[Code change snippets]
****************************************
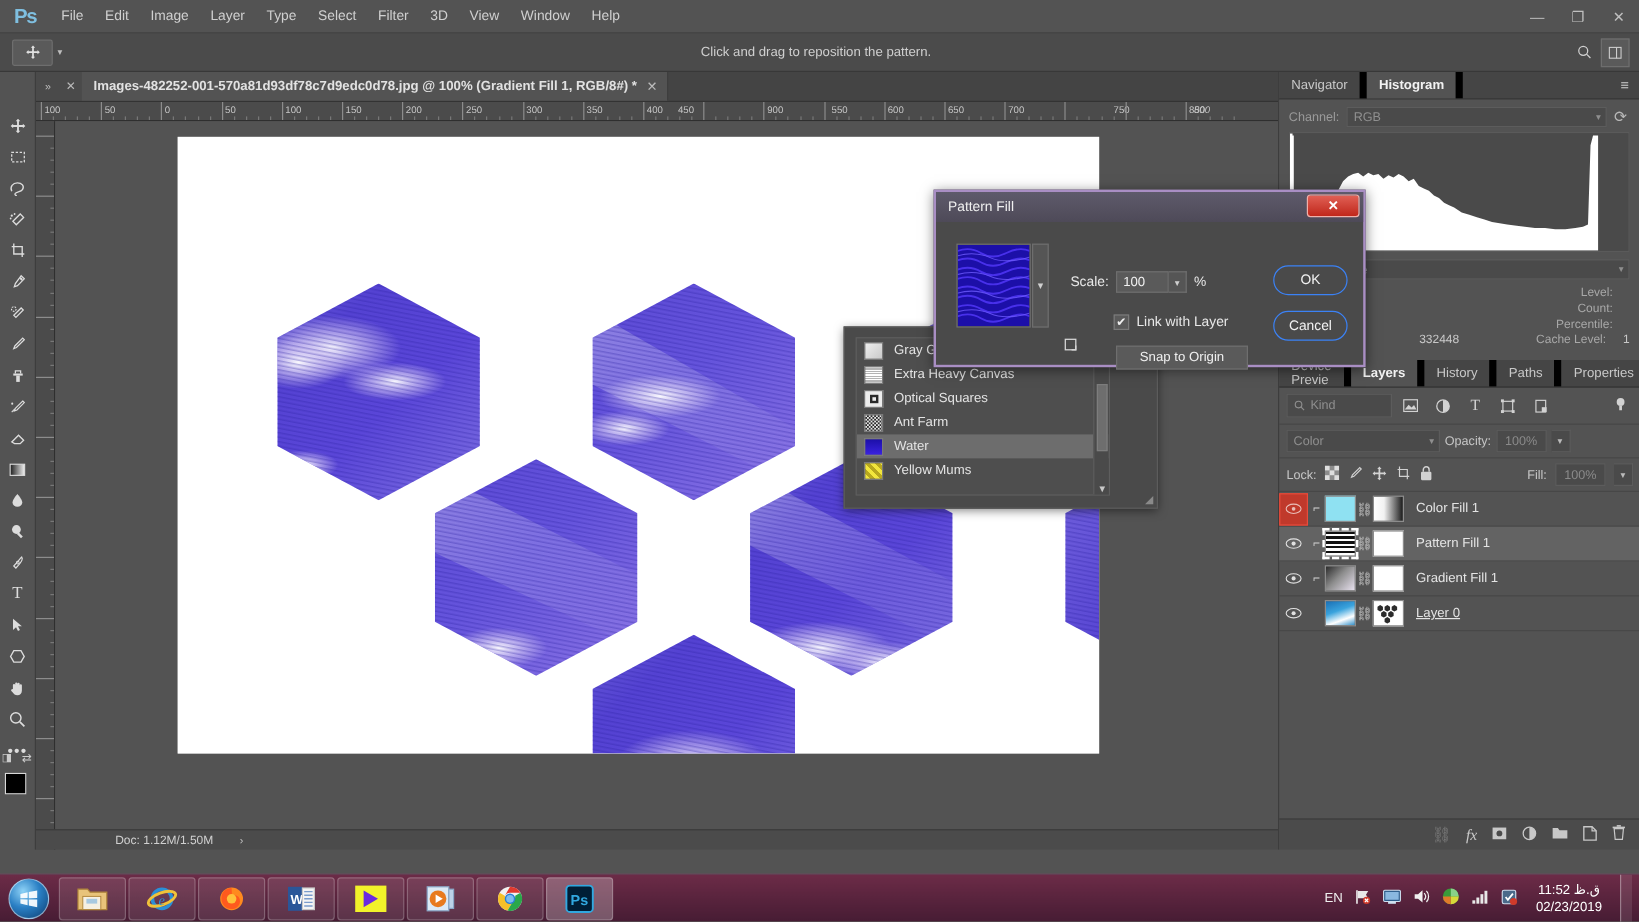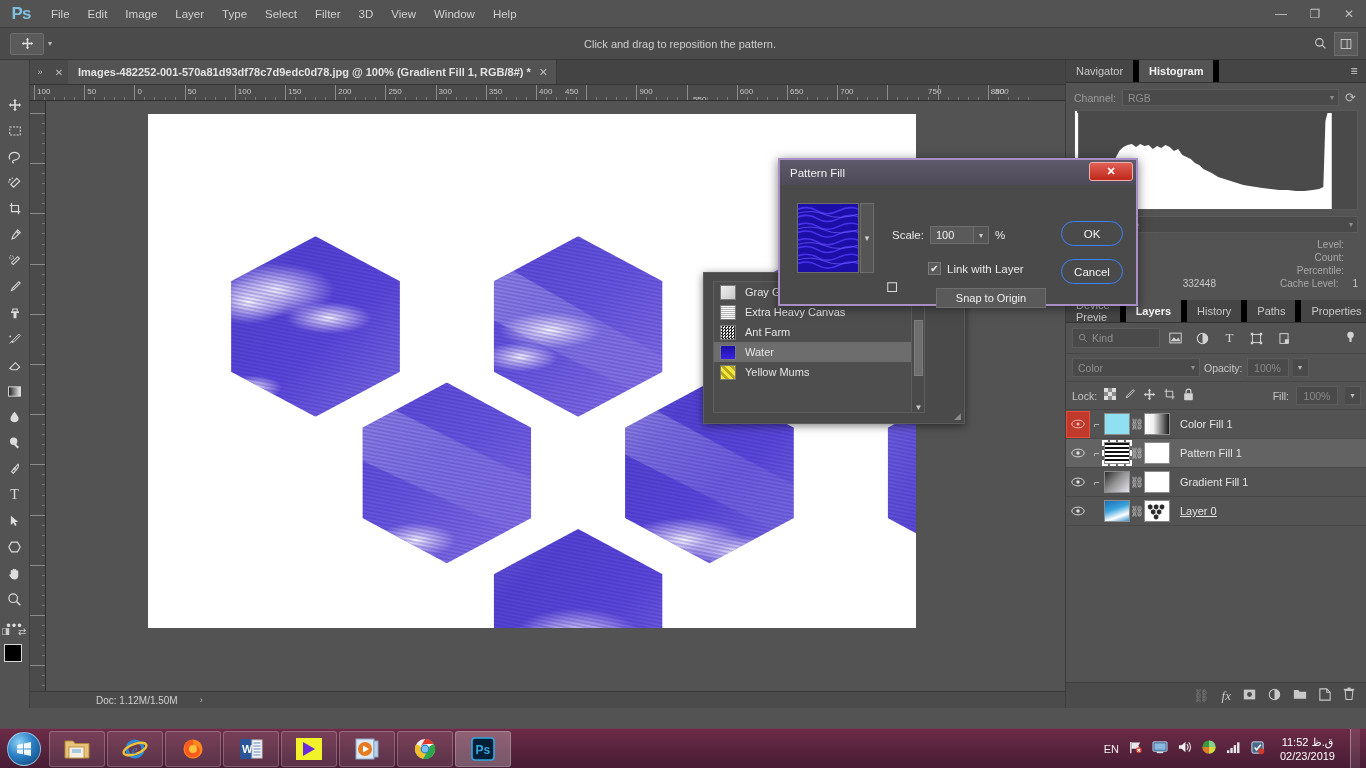--- a/index.html
+++ b/index.html
@@ -665,21 +665,21 @@
         <div class="rtick minor" style="left: 576.28px;"></div>
         <div class="rtick minor" style="left: 586.32px;"></div>
         <div class="rtick minor" style="left: 596.36px;"></div>
         <div class="rtick" style="left: 606.4px;"></div>
         <div class="rlabel" style="left: 606.4px;">900</div>
         <div class="rtick minor" style="left: 616.44px;"></div>
         <div class="rtick minor" style="left: 626.48px;"></div>
         <div class="rtick minor" style="left: 636.52px;"></div>
         <div class="rtick minor" style="left: 646.56px;"></div>
         <div class="rtick" style="left: 656.6px;"></div>
-        <div class="rlabel" style="left: 660px; margin-top: 8px;">550</div>
+        <div class="rlabel" style="left: 660px;">550</div>
         <div class="rtick minor" style="left: 666.64px;"></div>
         <div class="rtick minor" style="left: 676.68px;"></div>
         <div class="rtick minor" style="left: 686.72px;"></div>
         <div class="rtick minor" style="left: 696.76px;"></div>
         <div class="rtick" style="left: 706.8px;"></div>
         <div class="rlabel" style="left: 706.8px;">600</div>
         <div class="rtick minor" style="left: 716.84px;"></div>
         <div class="rtick minor" style="left: 726.88px;"></div>
         <div class="rtick minor" style="left: 736.92px;"></div>
         <div class="rtick minor" style="left: 746.96px;"></div>
@@ -1192,20 +1192,26 @@
     <div class="picker-inner">
       <div class="pick-item">
         <span class="pick-sw" style="background:linear-gradient(135deg,#efefef,#c9c9c9);"></span>
         <span>Gray Granite</span>
       </div>
       <div class="pick-item">
         <span class="pick-sw" style="background:repeating-linear-gradient(180deg,#fff 0 1px,#b4b4b4 1px 2px);"></span>
         <span>Extra Heavy Canvas</span>
       </div>
       <div class="pick-item">
+        <span class="pick-sw" style="background:#ededed;display:flex;align-items:center;justify-content:center;">
+            <span style="display:block;width:7px;height:7px;border:2px solid #2a2a2a;"></span>
+          </span>
+        <span>Optical Squares</span>
+      </div>
+      <div class="pick-item">
         <span class="pick-sw" style="background:repeating-conic-gradient(#2a2a2a 0 25%,#e6e6e6 0 50%) 0 0/3px 3px;"></span>
         <span>Ant Farm</span>
       </div>
       <div class="pick-item sel">
         <span class="pick-sw" style="background:linear-gradient(180deg,#1c0fa8,#3a22e0);"></span>
         <span>Water</span>
       </div>
       <div class="pick-item">
         <span class="pick-sw" style="background:repeating-linear-gradient(45deg,#f2e63c 0 3px,#b8a81e 3px 6px);"></span>
         <span>Yellow Mums</span>
@@ -1278,21 +1284,21 @@
         <span class="dlg-lab">Link with Layer</span>
       </div>
 
       <div class="dlg-anchor">
         <svg width="14" height="14" viewBox="0 0 16 16">
             <rect x="2" y="2" width="10" height="10" fill="none" stroke="#d8d8d8" stroke-width="1.2"></rect>
             <path d="M12 8 V12 H8" fill="none" stroke="#d8d8d8" stroke-width="1.2"></path>
           </svg>
       </div>
 
-      <div class="dlg-snap" style="position:absolute; left:156px; top:103px;">Snap to Origin</div>
+      <div class="dlg-snap" style="position:absolute; left:150px; top:103px;">Snap to Origin</div>
 
       <div class="dlg-btn" style="position:absolute; left:281px; top:36px;">OK</div>
       <div class="dlg-btn" style="position:absolute; left:281px; top:74px;">Cancel</div>
     </div>
   </div>
 
   <div class="taskbar">
     <div class="startorb">
       <div class="orb">
         <svg width="18" height="18" viewBox="0 0 18 18">

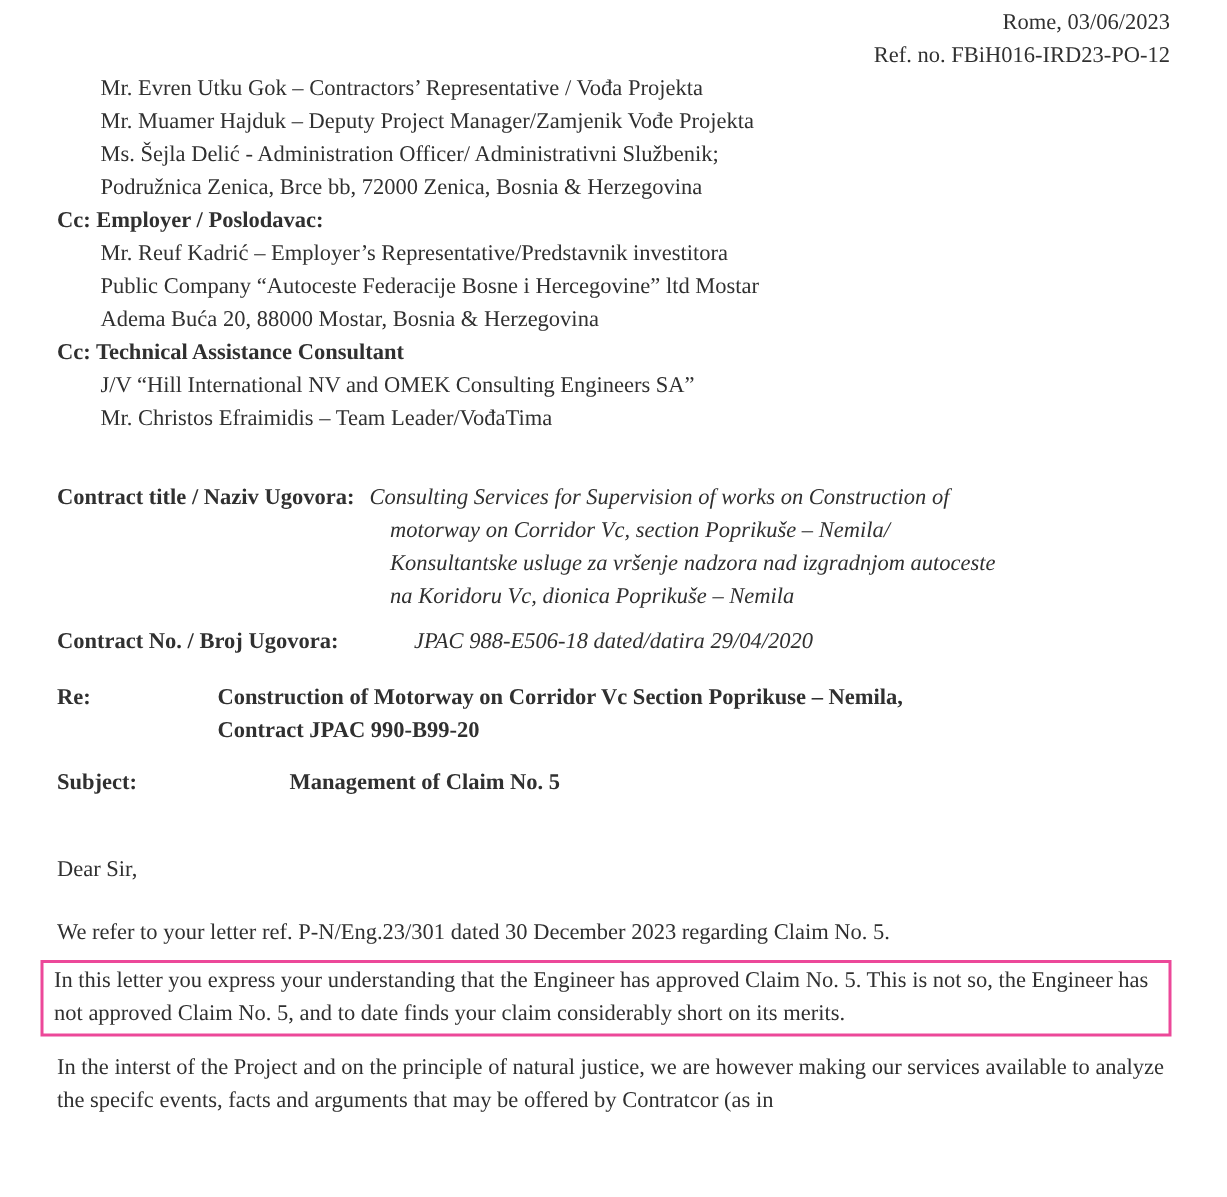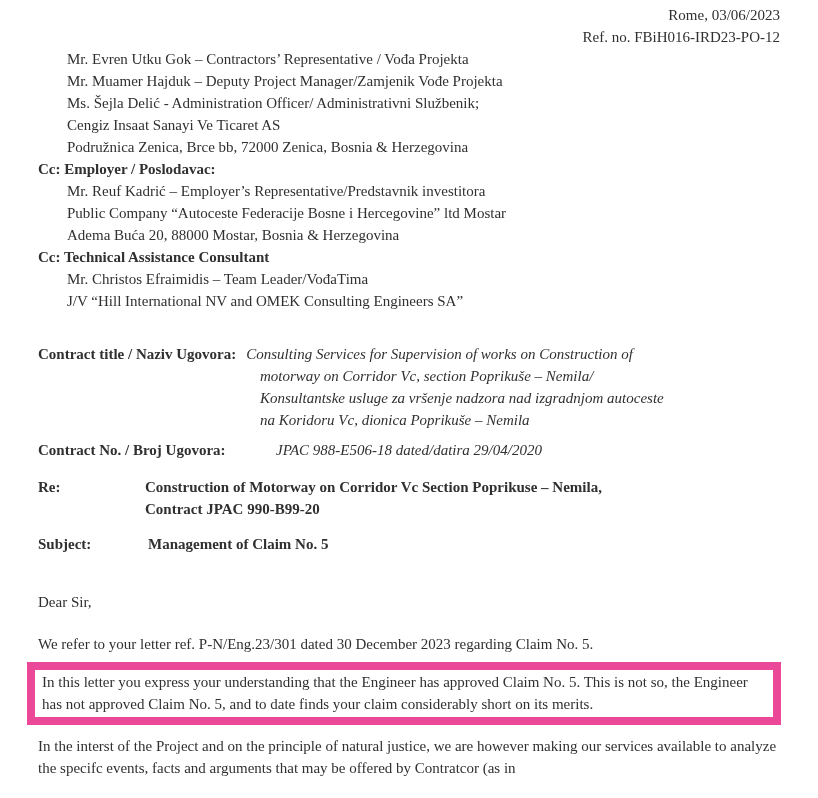--- a/index.html
+++ b/index.html
@@ -26,58 +26,57 @@
   .addr-line { margin-left: 29px; }
   .title-block { margin-top: 31px; }
   .row { display: flex; align-items: flex-start; }
   .row .lbl { font-weight: bold; white-space: nowrap; }
   .title-row .lbl { margin-right: 10px; }
   .title-cont { margin-left: 222px; }
   .contract-no-row { margin-top: 8px; gap: 12px; }
   .contract-no-row .lbl { flex: 0 0 226px; }
   .re-row { margin-top: 15px; }
   .re-row .lbl { flex: 0 0 107px; }
-  .subject-row { margin-top: 13px; }
+  .subject-row { margin-top: 13px; gap: 45px; }
   .subject-row .lbl { flex: 0 0 110px; }
   .salutation { margin-top: 36px; }
   .ref-para { margin-top: 20px; }
   .highlight-box {
     margin-top: 7px;
     margin-left: -11px;
     margin-right: 13px;
-    border: 8px solid #ec4899;
+    border: 2px solid #ec4899;
     padding: 1px 10px 2px 7px;
   }
   .closing-para { margin-top: 10px; }
 </style>
 </head>
 <body>
 
 <div class="page">
 
   <div class="header">
     <div>Rome, 03/06/2023</div>
     <div>Ref. no. FBiH016-IRD23-PO-12</div>
   </div>
 
   <div>
     <div class="addr-line">Mr. Evren Utku Gok – Contractors’ Representative / Vođa Projekta</div>
     <div class="addr-line">Mr. Muamer Hajduk – Deputy Project Manager/Zamjenik Vođe Projekta</div>
     <div class="addr-line">Ms. Šejla Delić - Administration Officer/ Administrativni Službenik;</div>
-    <div class="addr-line">Cengiz Insaat Sanayi Ve Ticaret AS</div>
     <div class="addr-line">Podružnica Zenica, Brce bb, 72000 Zenica, Bosnia &amp; Herzegovina</div>
 
     <div class="bold">Cc: Employer / Poslodavac:</div>
     <div class="addr-line">Mr. Reuf Kadrić – Employer’s Representative/Predstavnik investitora</div>
     <div class="addr-line">Public Company “Autoceste Federacije Bosne i Hercegovine” ltd Mostar</div>
     <div class="addr-line">Adema Buća 20, 88000 Mostar, Bosnia &amp; Herzegovina</div>
 
     <div class="bold">Cc: Technical Assistance Consultant</div>
+    <div class="addr-line">J/V “Hill International NV and OMEK Consulting Engineers SA”</div>
     <div class="addr-line">Mr. Christos Efraimidis – Team Leader/VođaTima</div>
-    <div class="addr-line">J/V “Hill International NV and OMEK Consulting Engineers SA”</div>
   </div>
 
   <div class="title-block">
     <div class="row title-row">
       <span class="lbl">Contract title / Naziv Ugovora:</span>
       <span class="italic">Consulting Services for Supervision of works on Construction of</span>
     </div>
     <div class="italic title-cont">motorway on Corridor Vc, section Poprikuše – Nemila/</div>
     <div class="italic title-cont">Konsultantske usluge za vršenje nadzora nad izgradnjom autoceste</div>
     <div class="italic title-cont">na Koridoru Vc, dionica Poprikuše – Nemila</div>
****************************************
[WHAT YOU NEED TO DO] Where a line of the data holds the word "Consulting", copy that line.

[EXPECTED OUTPUT]
+    <div class="addr-line">J/V “Hill International NV and OMEK Consulting Engineers SA”</div>
-    <div class="addr-line">J/V “Hill International NV and OMEK Consulting Engineers SA”</div>
       <span class="italic">Consulting Services for Supervision of works on Construction of</span>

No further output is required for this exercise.